On Paul's point about the arbitrary binning of the continuous libcon variable, that's definitely a trade-off. I think it is ameliorated if the raw data is displayed underneath the circles. I could also imagine the circles being extended into a confidence-range kind of overlay, creating a more continuous representation of the densities. As a general point, I think the arbitrary binning of the circles is less distorting of the underlying data than the jittering effect of extending the apparent range of the data points.

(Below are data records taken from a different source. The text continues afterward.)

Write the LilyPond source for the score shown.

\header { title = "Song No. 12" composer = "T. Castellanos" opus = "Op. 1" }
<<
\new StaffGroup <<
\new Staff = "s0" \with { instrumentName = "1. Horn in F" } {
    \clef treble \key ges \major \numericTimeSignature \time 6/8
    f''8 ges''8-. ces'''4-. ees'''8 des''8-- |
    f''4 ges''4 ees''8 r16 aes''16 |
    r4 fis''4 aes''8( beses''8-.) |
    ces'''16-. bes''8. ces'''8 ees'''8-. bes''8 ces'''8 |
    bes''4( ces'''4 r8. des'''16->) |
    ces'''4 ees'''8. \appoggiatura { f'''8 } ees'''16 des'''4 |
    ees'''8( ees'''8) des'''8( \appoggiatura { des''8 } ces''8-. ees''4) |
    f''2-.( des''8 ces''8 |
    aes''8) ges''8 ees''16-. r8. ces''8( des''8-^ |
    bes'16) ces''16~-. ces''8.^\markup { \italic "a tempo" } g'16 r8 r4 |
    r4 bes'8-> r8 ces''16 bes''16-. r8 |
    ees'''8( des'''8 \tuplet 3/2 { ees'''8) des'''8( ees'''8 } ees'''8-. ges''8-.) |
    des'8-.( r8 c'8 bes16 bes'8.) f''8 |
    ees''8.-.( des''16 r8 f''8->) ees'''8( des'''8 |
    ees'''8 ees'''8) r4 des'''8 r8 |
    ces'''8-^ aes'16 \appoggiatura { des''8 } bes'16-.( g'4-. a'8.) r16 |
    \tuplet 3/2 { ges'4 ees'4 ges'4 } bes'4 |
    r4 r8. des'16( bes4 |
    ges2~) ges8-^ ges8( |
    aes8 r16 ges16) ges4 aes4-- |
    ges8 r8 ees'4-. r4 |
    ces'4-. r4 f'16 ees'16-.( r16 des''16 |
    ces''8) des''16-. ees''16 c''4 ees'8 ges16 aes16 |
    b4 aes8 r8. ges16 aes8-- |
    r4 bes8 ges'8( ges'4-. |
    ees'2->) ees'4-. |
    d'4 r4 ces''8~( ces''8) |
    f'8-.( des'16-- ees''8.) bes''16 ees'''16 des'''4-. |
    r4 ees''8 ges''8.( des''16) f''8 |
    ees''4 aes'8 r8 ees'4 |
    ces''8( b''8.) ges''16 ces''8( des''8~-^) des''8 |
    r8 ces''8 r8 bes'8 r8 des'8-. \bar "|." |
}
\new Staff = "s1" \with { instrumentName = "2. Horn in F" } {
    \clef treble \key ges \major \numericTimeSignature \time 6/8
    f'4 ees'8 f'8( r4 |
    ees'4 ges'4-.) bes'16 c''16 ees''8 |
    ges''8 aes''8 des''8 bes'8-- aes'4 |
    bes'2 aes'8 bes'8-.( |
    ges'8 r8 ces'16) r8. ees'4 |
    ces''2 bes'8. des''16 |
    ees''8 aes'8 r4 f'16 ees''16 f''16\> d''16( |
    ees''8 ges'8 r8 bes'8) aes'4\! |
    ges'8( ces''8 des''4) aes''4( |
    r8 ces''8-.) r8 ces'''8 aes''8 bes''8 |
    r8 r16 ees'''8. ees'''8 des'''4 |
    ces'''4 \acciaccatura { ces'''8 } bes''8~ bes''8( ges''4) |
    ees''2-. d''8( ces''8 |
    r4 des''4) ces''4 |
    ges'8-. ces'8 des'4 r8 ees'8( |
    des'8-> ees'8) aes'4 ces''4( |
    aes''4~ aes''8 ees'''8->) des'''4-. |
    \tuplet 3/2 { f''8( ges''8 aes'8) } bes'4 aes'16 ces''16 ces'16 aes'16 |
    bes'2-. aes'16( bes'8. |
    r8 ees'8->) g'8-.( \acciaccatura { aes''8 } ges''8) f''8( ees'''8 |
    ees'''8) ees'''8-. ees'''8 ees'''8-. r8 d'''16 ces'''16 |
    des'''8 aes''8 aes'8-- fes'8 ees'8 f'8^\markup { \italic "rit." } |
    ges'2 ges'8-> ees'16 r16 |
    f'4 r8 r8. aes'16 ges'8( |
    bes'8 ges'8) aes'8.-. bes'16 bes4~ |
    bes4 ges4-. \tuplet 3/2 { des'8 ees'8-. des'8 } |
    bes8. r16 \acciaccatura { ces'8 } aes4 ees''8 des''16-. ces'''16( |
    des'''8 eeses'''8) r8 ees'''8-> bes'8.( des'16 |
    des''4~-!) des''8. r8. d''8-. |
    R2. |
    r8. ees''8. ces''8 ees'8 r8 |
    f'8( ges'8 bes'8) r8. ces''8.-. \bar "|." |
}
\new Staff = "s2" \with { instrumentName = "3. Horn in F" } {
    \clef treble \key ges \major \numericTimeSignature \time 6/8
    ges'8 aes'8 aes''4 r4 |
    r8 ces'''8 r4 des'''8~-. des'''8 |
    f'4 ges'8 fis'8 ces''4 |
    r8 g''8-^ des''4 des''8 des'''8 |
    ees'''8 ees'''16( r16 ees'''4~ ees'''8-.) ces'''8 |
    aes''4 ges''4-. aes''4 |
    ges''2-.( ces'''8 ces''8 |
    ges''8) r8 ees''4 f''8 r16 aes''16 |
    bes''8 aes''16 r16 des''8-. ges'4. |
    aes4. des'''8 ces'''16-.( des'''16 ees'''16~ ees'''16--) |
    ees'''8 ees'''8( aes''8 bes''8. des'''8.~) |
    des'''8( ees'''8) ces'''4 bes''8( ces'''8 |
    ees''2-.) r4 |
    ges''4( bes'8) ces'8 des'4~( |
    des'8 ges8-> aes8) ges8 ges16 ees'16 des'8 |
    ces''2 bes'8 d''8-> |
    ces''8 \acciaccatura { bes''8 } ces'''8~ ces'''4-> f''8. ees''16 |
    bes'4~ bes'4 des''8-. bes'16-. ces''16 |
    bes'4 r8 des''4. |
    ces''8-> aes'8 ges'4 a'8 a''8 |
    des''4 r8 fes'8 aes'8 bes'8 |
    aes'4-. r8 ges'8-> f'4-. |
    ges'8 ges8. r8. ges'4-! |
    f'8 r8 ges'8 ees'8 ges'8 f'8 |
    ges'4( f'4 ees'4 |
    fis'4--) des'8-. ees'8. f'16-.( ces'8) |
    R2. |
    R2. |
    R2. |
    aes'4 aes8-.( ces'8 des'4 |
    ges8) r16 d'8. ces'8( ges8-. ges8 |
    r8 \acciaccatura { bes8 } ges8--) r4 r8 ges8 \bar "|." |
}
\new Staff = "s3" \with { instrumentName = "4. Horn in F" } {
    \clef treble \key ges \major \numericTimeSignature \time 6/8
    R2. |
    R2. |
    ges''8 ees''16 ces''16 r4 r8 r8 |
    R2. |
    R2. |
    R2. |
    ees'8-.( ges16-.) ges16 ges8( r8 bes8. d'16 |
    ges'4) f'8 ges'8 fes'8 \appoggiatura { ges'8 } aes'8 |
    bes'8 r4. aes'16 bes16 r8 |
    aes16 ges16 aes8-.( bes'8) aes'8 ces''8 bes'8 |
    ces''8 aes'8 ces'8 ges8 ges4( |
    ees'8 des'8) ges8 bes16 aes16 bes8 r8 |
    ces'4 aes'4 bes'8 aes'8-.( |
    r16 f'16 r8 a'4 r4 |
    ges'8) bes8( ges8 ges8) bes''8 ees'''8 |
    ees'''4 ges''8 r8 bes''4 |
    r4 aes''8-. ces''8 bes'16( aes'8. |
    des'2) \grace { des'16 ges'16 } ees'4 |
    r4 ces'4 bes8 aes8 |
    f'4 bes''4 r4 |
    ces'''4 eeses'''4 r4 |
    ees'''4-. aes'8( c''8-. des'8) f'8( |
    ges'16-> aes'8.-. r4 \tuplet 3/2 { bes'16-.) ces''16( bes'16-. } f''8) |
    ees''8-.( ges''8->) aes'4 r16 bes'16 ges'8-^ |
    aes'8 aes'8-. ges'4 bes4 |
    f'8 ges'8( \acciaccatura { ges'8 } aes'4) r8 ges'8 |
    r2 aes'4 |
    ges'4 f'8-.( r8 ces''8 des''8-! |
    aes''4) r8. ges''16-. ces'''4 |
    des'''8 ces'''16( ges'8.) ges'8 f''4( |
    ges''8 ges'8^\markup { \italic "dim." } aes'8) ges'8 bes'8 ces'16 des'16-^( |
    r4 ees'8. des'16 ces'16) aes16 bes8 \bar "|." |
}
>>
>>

The basic idea behind the bubble graph is to emphasize the pattern of densities across the tables. Visually, it does this very well for my eye (even better with the sqrt transform), better than the jitter. It also has the virtue of continuing to tell its story when the image gets very small, and that is useful for eye-ball comparisons, such as seeing immediately how and where gwrisk is highly skewed across the libcon divide, while nukerisk is not:
Also, other things "jump out" in this depiction of the data. For example, you can easily see that people are much more willing to give gwrisk a "zero" than they are nukerisk. And you can also spot things like that little cluster at gwrisk=3 among the lower science comprehension folks. Perhaps "3" is a good compromise when you don't really have a good basis for an opinion?
One final note. I tried the sequential palettes, thinking they would make a good fit with the ordinal nature of the risk variables, but I found that the light colors toward the bottom tended to obscure the densities down there, compared to darker colors toward the top. This is especially true when the image is small:
Although I do like the "armageddon-like" quality of the "Reds" palette!